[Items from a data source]
______
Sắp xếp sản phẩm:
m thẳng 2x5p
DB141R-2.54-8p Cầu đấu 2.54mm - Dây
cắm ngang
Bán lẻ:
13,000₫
______
- AIM OF THE TASK:
Give back exactly the lines from the one that contains "m thẳng 2x5p" to the end of the data above, both of those lines included.

- EXERCISE ANSWER:
m thẳng 2x5p
DB141R-2.54-8p Cầu đấu 2.54mm - Dây
cắm ngang
Bán lẻ:
13,000₫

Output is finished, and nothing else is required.